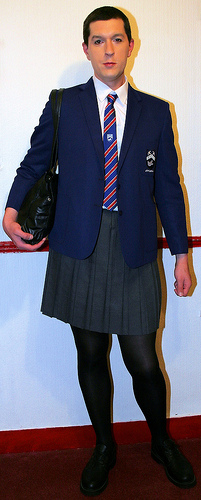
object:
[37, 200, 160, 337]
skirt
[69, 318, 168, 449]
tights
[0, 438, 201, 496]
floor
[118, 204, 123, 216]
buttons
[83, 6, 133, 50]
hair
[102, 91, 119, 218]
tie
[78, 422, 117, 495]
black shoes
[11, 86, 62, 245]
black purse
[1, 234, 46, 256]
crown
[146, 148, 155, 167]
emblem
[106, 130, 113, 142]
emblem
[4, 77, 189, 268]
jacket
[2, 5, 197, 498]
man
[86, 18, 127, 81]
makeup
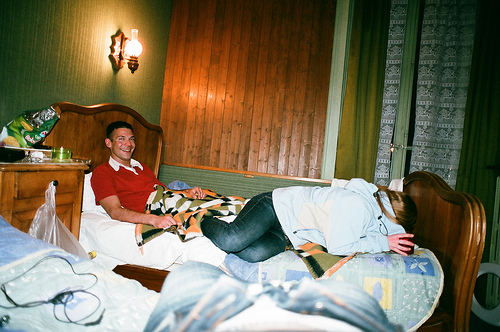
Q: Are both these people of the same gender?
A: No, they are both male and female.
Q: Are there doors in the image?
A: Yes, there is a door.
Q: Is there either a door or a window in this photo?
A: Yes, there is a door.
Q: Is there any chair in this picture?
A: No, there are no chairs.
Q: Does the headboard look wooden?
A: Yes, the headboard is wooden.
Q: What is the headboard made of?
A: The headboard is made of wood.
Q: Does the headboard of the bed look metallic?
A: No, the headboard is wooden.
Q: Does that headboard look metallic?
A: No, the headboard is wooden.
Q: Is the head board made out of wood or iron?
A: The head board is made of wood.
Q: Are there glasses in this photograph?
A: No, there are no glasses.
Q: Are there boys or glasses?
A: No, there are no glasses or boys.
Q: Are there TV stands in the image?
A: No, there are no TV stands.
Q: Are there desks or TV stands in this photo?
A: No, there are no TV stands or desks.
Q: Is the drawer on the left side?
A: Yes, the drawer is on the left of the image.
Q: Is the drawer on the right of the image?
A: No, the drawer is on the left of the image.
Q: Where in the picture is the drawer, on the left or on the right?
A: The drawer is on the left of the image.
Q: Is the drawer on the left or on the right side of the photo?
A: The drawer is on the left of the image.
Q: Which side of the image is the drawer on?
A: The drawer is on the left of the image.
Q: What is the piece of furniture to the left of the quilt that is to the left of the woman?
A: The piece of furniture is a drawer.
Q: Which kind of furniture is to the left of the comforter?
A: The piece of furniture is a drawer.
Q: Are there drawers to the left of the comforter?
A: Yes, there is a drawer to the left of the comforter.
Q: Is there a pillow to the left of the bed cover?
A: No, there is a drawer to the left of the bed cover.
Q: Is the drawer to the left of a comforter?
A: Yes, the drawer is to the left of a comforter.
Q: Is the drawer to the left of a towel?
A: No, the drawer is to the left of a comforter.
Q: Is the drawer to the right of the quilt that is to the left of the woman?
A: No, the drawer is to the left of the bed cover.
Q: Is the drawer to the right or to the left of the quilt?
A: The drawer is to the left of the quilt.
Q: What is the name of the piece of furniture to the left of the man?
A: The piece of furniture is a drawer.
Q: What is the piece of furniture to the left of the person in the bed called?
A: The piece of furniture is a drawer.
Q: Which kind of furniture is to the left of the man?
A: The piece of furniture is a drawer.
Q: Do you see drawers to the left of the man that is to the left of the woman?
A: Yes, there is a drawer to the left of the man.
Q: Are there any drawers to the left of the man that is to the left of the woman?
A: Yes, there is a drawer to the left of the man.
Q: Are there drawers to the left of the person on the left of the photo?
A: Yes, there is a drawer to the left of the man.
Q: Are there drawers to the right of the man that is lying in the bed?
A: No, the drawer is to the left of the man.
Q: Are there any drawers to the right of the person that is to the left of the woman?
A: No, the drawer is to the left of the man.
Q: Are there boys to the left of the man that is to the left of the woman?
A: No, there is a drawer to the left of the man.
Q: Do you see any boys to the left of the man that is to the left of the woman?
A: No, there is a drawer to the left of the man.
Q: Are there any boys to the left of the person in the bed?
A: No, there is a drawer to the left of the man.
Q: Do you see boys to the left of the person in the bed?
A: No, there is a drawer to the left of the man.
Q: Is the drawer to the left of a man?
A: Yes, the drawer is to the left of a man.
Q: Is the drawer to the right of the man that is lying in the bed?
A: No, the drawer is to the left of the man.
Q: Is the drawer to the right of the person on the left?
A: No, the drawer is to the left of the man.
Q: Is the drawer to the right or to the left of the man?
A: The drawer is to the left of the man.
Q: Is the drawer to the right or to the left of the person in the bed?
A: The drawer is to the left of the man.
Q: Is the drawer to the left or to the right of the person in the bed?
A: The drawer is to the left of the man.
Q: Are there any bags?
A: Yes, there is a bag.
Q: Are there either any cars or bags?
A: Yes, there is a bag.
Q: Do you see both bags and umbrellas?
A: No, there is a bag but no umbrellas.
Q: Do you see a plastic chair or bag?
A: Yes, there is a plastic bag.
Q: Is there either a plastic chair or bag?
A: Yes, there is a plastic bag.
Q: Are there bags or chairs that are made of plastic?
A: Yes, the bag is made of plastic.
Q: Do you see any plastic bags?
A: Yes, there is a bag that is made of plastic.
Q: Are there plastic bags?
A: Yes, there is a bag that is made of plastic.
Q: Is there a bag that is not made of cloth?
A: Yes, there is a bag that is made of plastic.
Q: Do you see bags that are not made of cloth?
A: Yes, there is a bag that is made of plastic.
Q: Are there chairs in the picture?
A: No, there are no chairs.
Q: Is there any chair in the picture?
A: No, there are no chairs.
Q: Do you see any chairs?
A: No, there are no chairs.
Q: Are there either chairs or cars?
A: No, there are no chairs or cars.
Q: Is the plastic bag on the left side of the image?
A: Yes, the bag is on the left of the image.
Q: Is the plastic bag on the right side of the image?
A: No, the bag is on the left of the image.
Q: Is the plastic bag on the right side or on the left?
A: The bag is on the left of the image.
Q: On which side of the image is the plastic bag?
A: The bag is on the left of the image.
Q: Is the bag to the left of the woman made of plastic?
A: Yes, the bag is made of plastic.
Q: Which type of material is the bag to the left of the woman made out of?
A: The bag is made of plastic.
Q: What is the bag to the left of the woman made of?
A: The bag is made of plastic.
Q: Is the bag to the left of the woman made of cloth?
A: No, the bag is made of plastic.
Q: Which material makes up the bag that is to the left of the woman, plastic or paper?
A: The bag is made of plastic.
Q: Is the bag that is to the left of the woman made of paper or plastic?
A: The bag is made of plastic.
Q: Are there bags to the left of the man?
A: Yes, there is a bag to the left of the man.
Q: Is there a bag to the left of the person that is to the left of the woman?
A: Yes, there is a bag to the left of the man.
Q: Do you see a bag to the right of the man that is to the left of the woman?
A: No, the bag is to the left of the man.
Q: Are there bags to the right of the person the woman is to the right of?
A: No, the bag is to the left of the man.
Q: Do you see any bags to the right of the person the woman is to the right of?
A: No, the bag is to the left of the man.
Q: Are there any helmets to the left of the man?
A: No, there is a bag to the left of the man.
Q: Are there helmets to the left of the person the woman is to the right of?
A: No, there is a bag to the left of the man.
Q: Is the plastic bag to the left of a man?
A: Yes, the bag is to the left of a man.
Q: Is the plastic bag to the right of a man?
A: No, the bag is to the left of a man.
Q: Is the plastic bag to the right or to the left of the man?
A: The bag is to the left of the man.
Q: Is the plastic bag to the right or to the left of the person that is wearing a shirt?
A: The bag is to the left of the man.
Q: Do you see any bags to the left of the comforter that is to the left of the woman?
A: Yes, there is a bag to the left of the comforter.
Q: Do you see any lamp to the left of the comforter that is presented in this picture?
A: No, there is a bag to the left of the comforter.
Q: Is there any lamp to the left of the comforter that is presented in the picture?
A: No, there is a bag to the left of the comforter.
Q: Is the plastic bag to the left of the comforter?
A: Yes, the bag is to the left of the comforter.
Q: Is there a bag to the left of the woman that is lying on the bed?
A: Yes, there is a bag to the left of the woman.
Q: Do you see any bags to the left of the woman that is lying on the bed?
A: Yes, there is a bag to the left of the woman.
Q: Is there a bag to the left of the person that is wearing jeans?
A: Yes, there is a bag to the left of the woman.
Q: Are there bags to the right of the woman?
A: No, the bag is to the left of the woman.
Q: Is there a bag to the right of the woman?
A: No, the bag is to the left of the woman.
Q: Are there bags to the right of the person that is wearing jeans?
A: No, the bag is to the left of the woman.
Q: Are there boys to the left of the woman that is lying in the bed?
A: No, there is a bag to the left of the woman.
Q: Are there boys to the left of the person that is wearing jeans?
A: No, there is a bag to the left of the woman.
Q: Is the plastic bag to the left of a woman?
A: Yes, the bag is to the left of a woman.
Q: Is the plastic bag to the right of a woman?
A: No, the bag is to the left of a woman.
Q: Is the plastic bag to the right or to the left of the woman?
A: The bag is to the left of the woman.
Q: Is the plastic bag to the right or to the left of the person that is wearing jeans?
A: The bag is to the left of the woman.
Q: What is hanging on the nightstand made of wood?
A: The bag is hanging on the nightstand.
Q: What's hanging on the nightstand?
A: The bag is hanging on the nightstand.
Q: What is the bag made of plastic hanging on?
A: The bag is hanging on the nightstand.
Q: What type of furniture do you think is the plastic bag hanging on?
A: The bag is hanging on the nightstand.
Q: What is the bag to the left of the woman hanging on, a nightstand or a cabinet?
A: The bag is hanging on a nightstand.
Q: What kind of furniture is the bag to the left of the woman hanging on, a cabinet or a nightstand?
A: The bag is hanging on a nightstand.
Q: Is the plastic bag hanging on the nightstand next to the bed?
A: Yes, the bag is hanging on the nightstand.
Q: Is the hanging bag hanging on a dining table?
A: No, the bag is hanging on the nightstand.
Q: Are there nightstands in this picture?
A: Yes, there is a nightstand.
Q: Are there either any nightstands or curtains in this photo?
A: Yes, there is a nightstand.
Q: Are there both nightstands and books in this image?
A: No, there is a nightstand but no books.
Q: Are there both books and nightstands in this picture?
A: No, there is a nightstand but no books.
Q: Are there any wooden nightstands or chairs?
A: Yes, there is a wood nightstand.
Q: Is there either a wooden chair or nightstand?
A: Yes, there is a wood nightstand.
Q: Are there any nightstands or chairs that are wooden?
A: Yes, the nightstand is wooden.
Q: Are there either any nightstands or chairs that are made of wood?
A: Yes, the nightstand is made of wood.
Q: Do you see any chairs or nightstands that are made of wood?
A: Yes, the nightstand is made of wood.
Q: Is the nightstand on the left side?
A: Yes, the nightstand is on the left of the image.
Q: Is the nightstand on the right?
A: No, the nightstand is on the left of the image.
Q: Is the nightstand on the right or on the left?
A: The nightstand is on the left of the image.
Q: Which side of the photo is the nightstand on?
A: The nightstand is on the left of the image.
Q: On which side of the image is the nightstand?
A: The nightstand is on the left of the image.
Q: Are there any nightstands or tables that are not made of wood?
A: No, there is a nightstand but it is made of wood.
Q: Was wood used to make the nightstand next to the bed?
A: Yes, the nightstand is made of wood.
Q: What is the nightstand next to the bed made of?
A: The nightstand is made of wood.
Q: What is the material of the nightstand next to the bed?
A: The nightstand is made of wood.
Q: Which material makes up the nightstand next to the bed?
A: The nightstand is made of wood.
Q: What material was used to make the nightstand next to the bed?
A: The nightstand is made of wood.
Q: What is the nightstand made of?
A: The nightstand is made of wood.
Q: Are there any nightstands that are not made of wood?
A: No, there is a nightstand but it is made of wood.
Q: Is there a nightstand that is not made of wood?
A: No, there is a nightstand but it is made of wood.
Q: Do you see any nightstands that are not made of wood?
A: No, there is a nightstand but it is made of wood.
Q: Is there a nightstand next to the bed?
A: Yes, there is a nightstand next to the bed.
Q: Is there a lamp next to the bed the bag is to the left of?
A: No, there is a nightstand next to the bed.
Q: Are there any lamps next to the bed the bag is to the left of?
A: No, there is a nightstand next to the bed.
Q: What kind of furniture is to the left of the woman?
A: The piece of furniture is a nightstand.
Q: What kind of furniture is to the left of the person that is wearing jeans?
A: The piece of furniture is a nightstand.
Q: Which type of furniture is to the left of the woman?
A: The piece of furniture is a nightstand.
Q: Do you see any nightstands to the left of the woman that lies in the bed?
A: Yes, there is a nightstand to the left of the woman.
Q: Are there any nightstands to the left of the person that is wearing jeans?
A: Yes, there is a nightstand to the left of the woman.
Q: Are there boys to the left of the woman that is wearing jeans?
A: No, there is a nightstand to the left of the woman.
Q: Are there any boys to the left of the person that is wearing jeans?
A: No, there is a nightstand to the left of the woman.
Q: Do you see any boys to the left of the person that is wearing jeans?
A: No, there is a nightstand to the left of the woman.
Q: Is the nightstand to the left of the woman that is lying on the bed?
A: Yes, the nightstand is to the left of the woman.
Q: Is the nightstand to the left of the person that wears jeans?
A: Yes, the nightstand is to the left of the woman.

● ● ● ● ● ● ●

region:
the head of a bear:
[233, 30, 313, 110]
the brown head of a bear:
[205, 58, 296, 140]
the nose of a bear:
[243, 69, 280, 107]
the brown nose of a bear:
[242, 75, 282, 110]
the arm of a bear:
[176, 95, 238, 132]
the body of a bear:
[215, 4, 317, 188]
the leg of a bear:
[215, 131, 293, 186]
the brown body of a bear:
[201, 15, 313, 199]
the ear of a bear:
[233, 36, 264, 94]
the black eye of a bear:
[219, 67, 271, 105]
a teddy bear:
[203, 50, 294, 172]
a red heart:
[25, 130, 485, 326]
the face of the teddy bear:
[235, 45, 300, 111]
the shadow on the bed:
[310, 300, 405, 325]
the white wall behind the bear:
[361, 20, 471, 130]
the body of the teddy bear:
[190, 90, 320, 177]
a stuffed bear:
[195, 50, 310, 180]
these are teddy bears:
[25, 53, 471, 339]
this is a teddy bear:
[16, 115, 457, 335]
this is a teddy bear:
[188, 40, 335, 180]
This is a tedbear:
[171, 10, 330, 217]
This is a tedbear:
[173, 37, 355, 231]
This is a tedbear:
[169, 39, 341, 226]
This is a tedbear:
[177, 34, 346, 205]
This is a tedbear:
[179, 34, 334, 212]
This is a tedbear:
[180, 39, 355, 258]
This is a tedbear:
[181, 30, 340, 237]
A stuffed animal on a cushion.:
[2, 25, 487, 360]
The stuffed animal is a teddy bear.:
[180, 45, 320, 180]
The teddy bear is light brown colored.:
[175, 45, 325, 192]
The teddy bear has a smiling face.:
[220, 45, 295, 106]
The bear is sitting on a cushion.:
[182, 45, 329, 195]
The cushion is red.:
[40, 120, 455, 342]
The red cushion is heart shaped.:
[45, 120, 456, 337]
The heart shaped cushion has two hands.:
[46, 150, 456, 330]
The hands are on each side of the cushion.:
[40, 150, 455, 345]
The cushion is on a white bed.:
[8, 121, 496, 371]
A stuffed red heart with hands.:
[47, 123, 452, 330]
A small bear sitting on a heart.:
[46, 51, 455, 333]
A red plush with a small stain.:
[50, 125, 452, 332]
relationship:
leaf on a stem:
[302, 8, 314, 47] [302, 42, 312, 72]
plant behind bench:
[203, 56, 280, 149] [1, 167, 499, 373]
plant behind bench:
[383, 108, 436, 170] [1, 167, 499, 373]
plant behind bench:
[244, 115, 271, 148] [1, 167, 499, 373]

● ● ● ● ● ● ●

### Exercise goal
Return the lines starting at the one containing "the face of" and ending at the one containing "[177, 34, 346, 205]", copied character for character, with both end lines included.

### Finished exercise
the face of the teddy bear:
[235, 45, 300, 111]
the shadow on the bed:
[310, 300, 405, 325]
the white wall behind the bear:
[361, 20, 471, 130]
the body of the teddy bear:
[190, 90, 320, 177]
a stuffed bear:
[195, 50, 310, 180]
these are teddy bears:
[25, 53, 471, 339]
this is a teddy bear:
[16, 115, 457, 335]
this is a teddy bear:
[188, 40, 335, 180]
This is a tedbear:
[171, 10, 330, 217]
This is a tedbear:
[173, 37, 355, 231]
This is a tedbear:
[169, 39, 341, 226]
This is a tedbear:
[177, 34, 346, 205]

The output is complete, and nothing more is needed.